# How long until new swarm decides to stay put and draw comb?



## DG2015 (Mar 4, 2015)

Midday on Friday , a swarm settled on the outside of my trap and stayed there all day. Around dusk , I decided to take the box down and shake them into a hive with an entrance guard to prevent them from leaving. There was a flurry of activity late Saturday afternoon and I spotted the queen trying to wiggle through the bars. Today there was less activity and the bees are clustered. I am a new beekeeper with some questions.

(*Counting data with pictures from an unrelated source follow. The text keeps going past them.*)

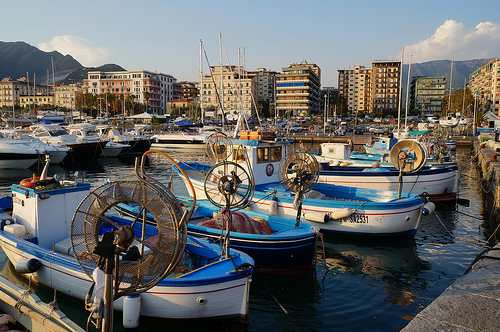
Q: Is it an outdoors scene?
A: Yes, it is outdoors.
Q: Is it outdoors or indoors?
A: It is outdoors.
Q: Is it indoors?
A: No, it is outdoors.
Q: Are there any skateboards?
A: No, there are no skateboards.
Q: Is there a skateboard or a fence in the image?
A: No, there are no skateboards or fences.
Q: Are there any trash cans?
A: No, there are no trash cans.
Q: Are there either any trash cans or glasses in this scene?
A: No, there are no trash cans or glasses.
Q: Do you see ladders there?
A: No, there are no ladders.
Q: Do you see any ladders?
A: No, there are no ladders.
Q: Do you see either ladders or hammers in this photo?
A: No, there are no ladders or hammers.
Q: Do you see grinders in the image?
A: No, there are no grinders.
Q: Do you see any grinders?
A: No, there are no grinders.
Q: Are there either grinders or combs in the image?
A: No, there are no grinders or combs.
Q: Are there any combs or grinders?
A: No, there are no grinders or combs.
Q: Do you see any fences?
A: No, there are no fences.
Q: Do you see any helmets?
A: No, there are no helmets.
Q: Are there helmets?
A: No, there are no helmets.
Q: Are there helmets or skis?
A: No, there are no helmets or skis.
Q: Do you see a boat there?
A: Yes, there is a boat.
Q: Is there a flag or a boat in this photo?
A: Yes, there is a boat.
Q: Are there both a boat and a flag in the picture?
A: No, there is a boat but no flags.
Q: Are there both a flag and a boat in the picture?
A: No, there is a boat but no flags.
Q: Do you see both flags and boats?
A: No, there is a boat but no flags.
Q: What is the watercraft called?
A: The watercraft is a boat.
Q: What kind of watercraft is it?
A: The watercraft is a boat.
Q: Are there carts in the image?
A: No, there are no carts.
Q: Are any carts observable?
A: No, there are no carts.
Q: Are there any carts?
A: No, there are no carts.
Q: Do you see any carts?
A: No, there are no carts.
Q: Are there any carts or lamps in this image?
A: No, there are no carts or lamps.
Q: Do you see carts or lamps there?
A: No, there are no carts or lamps.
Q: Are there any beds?
A: Yes, there is a bed.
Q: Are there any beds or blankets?
A: Yes, there is a bed.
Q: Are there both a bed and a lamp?
A: No, there is a bed but no lamps.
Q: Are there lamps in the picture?
A: No, there are no lamps.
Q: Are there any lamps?
A: No, there are no lamps.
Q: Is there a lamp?
A: No, there are no lamps.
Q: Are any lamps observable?
A: No, there are no lamps.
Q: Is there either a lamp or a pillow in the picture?
A: No, there are no lamps or pillows.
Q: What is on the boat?
A: The bed is on the boat.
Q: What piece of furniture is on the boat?
A: The piece of furniture is a bed.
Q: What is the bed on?
A: The bed is on the boat.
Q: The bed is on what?
A: The bed is on the boat.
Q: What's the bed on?
A: The bed is on the boat.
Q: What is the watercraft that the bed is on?
A: The watercraft is a boat.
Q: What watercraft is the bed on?
A: The bed is on the boat.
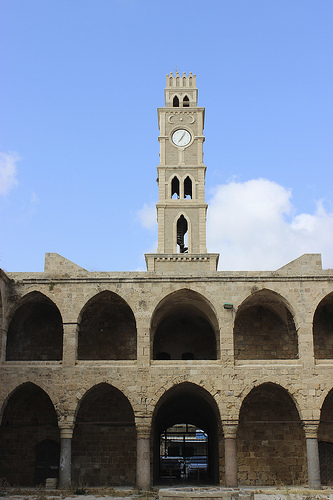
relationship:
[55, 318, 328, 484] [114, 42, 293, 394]
pillars in building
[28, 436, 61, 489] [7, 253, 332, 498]
door in building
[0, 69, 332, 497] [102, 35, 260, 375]
bricks on building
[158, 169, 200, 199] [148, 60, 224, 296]
arches part of building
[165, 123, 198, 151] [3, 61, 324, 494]
clock on top of building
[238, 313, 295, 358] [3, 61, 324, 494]
bricks on a building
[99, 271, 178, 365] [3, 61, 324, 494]
bricks on a building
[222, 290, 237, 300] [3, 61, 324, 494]
bricks on building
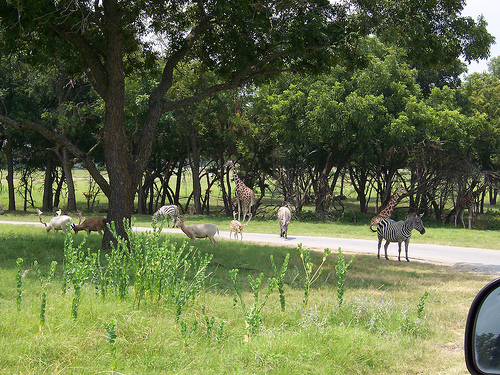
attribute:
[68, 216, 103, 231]
elk — white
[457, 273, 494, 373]
mirror — black, dark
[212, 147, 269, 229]
giraffe — laying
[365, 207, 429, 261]
animal — types, different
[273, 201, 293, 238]
animal — crossing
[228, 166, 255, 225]
giraffe — standing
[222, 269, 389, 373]
flowers — lavender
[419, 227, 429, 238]
snout — black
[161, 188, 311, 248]
elk — white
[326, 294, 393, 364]
grass — green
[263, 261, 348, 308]
plants — little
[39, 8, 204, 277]
tree — tall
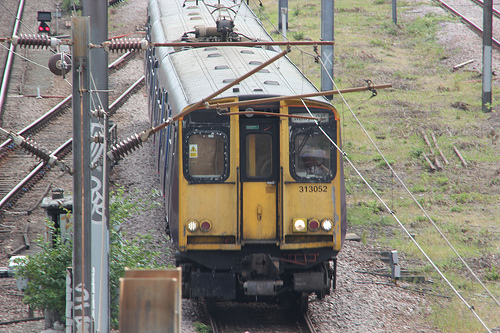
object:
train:
[141, 1, 342, 325]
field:
[340, 5, 499, 327]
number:
[298, 185, 329, 193]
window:
[291, 127, 336, 183]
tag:
[189, 144, 198, 158]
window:
[188, 135, 226, 177]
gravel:
[311, 297, 425, 328]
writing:
[89, 121, 106, 225]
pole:
[72, 1, 107, 332]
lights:
[38, 26, 51, 31]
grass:
[437, 176, 497, 333]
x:
[322, 52, 332, 68]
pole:
[320, 1, 334, 94]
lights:
[290, 217, 333, 233]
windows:
[244, 126, 277, 178]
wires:
[283, 53, 499, 328]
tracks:
[200, 299, 316, 331]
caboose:
[161, 56, 338, 248]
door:
[240, 133, 277, 236]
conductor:
[300, 144, 331, 177]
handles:
[236, 166, 287, 239]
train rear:
[187, 111, 341, 242]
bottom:
[185, 251, 336, 297]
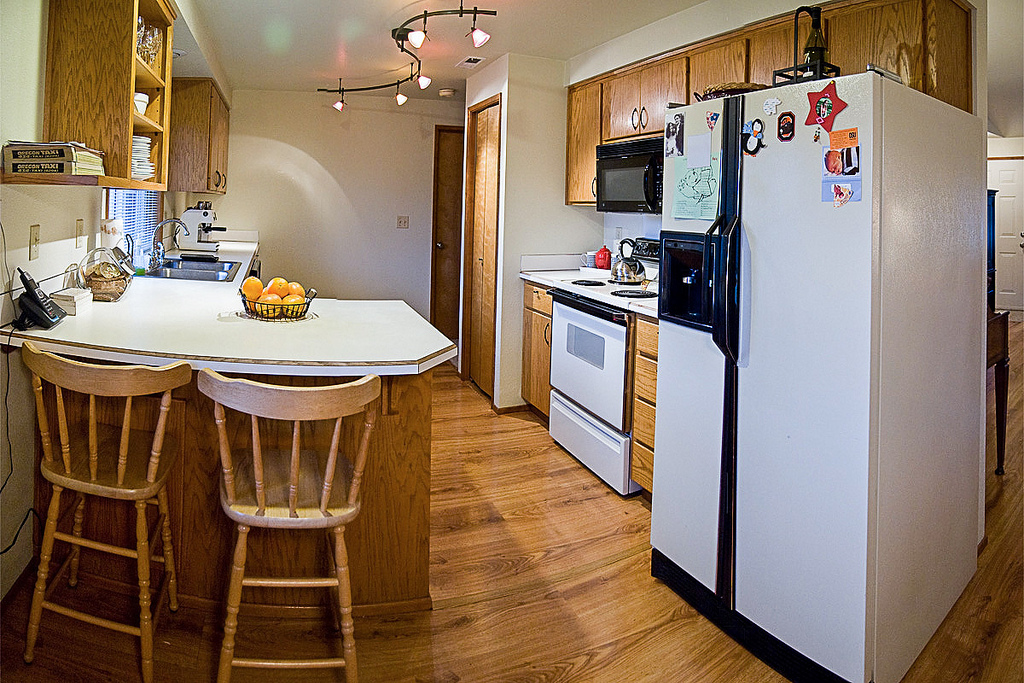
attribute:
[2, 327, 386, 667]
chairs — tall, wooden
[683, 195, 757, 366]
handles — black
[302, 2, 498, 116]
lights — on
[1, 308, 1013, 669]
floor — brown, wooden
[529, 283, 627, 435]
door — white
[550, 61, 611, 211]
cabinet — brown, wooden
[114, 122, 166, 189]
plates — stacked, white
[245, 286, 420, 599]
chair — wooden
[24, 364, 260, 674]
chair — wooden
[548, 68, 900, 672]
fridge — white and black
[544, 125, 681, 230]
microwave — black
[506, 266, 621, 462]
oven — white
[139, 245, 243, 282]
sink — double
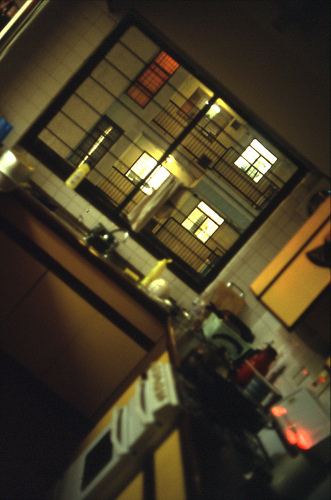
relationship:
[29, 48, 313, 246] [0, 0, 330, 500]
window in building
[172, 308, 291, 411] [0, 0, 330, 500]
pot in building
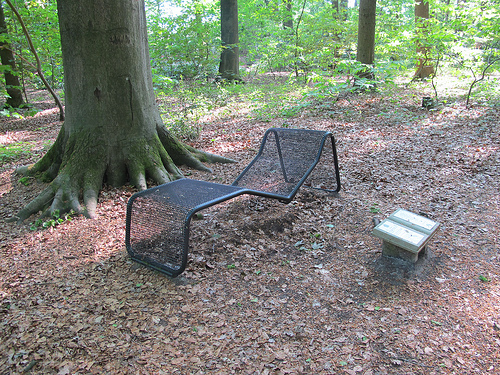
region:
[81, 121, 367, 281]
oddly shaped metal bench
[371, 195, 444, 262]
small concrete statue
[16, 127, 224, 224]
exposed tree roots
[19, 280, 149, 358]
bark and leaves in the dirt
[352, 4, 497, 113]
bright green vegetation and trees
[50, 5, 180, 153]
brown and green tree trunk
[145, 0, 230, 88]
tree with vibrant leaves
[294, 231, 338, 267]
leaf on the ground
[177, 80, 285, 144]
sunbeams on the ground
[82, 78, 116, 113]
notch in the tree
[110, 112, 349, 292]
bent metal frame in the woods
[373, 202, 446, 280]
square in the dead leaves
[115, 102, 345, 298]
black metal frame in the forest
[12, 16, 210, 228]
tree trunk with many roots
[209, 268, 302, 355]
dead laves on the forest floor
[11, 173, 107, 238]
reaching roots of a tree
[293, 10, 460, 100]
tree trunks and greenery in the forest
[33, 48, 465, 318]
debris in a forest clearing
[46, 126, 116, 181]
moss growing on a tree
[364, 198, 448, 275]
tree stump with cement on top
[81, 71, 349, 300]
the chair is black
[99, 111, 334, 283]
the chair is made of metal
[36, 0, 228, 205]
tree log is brown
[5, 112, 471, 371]
ground is covered in leaves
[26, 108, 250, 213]
moss growing on bottom of tree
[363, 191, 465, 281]
brown and silver object in front of chair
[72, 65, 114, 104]
tree has hole in it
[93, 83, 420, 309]
the chair is empty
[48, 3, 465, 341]
chair is in forest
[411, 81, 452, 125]
black object on ground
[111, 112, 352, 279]
a curved bench near a tree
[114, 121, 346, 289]
bench is black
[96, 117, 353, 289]
the curved bench is metal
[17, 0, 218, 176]
a trunk of a tree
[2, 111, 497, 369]
floor is cover with trees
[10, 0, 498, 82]
green vegetation with green leaves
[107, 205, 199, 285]
leg of bench is wide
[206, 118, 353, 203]
right side of bench is bend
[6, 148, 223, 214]
the roots of tree can be seen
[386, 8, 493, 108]
small trees are growing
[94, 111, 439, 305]
Bench on the ground.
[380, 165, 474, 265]
Sign on the ground.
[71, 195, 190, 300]
Leaves on the ground.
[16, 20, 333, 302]
Tree on the ground.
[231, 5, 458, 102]
Green leaves on the trees.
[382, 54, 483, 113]
Branches on the trees.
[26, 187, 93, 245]
Roots of the tree.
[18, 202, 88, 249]
Green shrub on ground.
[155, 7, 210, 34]
Sky in between trees.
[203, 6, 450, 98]
Trunks of the trees.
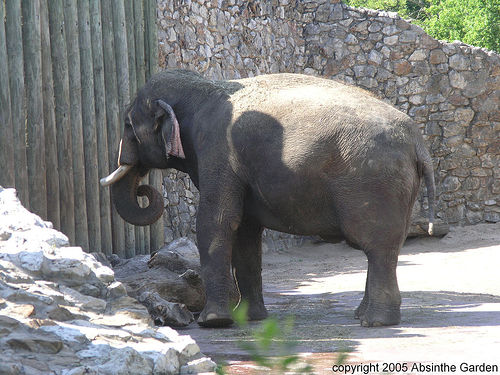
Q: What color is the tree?
A: Green.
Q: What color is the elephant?
A: Grey.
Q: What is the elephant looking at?
A: The gate.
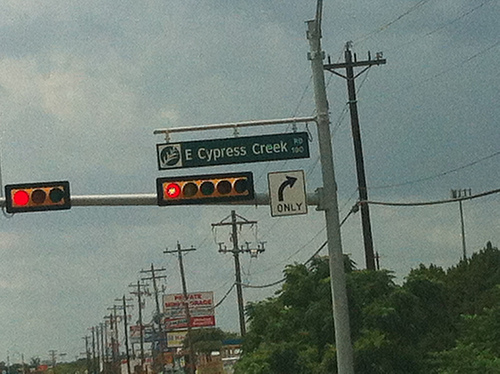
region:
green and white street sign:
[146, 125, 320, 169]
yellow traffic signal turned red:
[152, 171, 261, 199]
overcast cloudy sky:
[28, 33, 228, 120]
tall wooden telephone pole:
[212, 210, 255, 365]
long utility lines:
[366, 133, 498, 245]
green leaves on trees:
[248, 280, 325, 348]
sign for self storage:
[152, 282, 221, 352]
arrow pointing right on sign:
[263, 163, 308, 225]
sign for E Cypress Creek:
[177, 140, 294, 160]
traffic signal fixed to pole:
[5, 171, 75, 222]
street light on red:
[162, 175, 249, 200]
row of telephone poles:
[89, 203, 267, 370]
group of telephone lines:
[354, 22, 487, 199]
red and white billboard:
[159, 287, 222, 330]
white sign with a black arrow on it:
[268, 170, 310, 215]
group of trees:
[259, 255, 496, 362]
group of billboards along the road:
[124, 294, 212, 364]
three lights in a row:
[4, 182, 74, 215]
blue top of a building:
[222, 336, 246, 346]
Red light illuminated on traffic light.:
[153, 175, 200, 219]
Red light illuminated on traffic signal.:
[17, 177, 56, 243]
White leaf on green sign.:
[151, 136, 193, 174]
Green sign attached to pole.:
[157, 128, 317, 170]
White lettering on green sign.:
[178, 144, 308, 161]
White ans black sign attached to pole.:
[266, 175, 318, 226]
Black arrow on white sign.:
[266, 163, 327, 233]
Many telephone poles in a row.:
[70, 272, 311, 347]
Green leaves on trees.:
[297, 281, 438, 359]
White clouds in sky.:
[23, 44, 116, 156]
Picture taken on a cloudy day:
[3, 3, 464, 317]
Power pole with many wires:
[298, 25, 495, 240]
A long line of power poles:
[50, 214, 262, 345]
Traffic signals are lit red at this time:
[3, 149, 267, 214]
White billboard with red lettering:
[138, 288, 242, 340]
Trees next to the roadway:
[254, 257, 486, 363]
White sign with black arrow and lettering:
[258, 154, 314, 227]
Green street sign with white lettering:
[148, 122, 318, 160]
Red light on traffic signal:
[157, 176, 190, 201]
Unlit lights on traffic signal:
[180, 167, 250, 206]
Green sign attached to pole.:
[153, 140, 338, 157]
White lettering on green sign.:
[158, 137, 310, 170]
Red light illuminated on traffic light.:
[154, 163, 231, 262]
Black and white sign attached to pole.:
[261, 160, 332, 256]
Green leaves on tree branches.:
[212, 258, 498, 355]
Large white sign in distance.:
[159, 281, 247, 371]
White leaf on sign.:
[150, 133, 189, 180]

1. How long will it take for them to settle and draw comb ?
2. Should I install a feeder?
3. How can I deterermine if this is a virgin queen or a mated queen? 
4. When should I remove the entrance guard?


----------



## crabbydad (Apr 29, 2012)

this is only my 4th year with bees so take my opinion for what its worth. Swarms are comb building machines, they will start right away. if a flow is on they should be ok without a feeder.The primary swarm has the old queen. i wouldn't worry wether she is a virgin or not, just check them in a week or so to look for signs of a queen. what is the entrance guard for, mice? You can take that off


----------



## Rader Sidetrack (Nov 30, 2011)

I put frames in all my traps - that way the swarm can stay in the trap until they have built some comb - and then there is no need to shake them into a full size hive since you can just move the frames.


----------



## DG2015 (Mar 4, 2015)

The entrance guard is a modified excluder cut to cover the entrance of the hive. The swarm was still scouting other bait hives at this location and seemed intent on leaving so I locked the queen in


----------



## DG2015 (Mar 4, 2015)

It worked as I saw her trying to leave the hive but she couldn't fit. The bait hive did have frames in it but as a new beekeeper with only one NUC I didn't want to miss the opportunity or experience of putting the swarm in a hive!!! Today I saw some bees bringing in pollen so perhaps they decided to stay. How long should I wait before opening the hive? If the queen was a Virgin when should I remove the excluder ? 
Thanks for the replies


----------